SHORT PROBLEM: Reproduce the rows verbatim from the start of the rows up to and including the line with "local contrast: detail 150%".

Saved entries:
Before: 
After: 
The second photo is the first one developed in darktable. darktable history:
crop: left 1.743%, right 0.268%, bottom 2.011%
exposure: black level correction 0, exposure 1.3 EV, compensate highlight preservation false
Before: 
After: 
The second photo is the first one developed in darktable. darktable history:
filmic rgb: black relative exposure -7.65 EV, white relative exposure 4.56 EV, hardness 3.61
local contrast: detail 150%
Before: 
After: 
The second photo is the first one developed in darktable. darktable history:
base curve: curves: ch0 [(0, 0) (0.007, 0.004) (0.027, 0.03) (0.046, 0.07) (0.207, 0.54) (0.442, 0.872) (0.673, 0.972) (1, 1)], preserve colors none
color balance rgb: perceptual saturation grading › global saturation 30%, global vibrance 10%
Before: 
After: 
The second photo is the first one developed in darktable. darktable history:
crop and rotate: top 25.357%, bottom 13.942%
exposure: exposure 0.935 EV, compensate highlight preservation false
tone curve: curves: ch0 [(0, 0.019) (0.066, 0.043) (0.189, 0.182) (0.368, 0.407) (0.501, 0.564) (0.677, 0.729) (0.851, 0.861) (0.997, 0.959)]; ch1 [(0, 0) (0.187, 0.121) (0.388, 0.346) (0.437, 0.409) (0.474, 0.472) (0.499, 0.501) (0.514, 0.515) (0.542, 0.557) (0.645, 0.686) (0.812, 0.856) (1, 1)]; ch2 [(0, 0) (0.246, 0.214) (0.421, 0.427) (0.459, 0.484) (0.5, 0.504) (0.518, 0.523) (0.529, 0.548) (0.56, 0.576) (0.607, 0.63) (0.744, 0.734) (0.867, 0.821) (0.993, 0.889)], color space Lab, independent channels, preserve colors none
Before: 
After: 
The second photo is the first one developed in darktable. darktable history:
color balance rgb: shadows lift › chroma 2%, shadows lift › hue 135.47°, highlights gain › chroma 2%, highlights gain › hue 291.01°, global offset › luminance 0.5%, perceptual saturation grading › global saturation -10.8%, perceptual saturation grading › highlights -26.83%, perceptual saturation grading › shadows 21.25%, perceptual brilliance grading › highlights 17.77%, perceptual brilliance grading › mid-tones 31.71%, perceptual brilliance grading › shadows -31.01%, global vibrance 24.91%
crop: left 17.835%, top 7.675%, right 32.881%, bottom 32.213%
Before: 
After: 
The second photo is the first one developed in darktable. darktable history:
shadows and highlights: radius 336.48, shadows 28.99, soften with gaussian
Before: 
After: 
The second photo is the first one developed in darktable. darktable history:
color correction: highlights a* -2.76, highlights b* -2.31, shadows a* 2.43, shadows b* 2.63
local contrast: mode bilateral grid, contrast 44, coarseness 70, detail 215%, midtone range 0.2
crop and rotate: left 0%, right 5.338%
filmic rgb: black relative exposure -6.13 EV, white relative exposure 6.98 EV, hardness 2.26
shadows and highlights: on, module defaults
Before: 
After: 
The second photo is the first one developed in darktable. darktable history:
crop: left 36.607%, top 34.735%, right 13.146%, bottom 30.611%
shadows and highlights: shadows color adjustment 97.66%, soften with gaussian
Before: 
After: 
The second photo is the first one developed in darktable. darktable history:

TASK SOLUTION:
Before: 
After: 
The second photo is the first one developed in darktable. darktable history:
crop: left 1.743%, right 0.268%, bottom 2.011%
exposure: black level correction 0, exposure 1.3 EV, compensate highlight preservation false
Before: 
After: 
The second photo is the first one developed in darktable. darktable history:
filmic rgb: black relative exposure -7.65 EV, white relative exposure 4.56 EV, hardness 3.61
local contrast: detail 150%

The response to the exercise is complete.